» **TASK DESCRIPTION**
Reproduce word for word the lines between those holding "ID-205, label: Beta -> GA" and "ID-398, estimate: 2 -> 1", inclusive, and nothing else from the data below.

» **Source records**
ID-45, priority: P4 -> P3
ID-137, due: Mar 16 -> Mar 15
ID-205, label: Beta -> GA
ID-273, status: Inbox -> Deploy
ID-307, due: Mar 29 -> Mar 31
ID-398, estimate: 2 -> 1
---
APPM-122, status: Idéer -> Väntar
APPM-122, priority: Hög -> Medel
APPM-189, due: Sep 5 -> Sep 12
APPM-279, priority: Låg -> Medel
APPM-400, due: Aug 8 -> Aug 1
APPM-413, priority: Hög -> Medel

» **RESULT FOR THIS EXERCISE**
ID-205, label: Beta -> GA
ID-273, status: Inbox -> Deploy
ID-307, due: Mar 29 -> Mar 31
ID-398, estimate: 2 -> 1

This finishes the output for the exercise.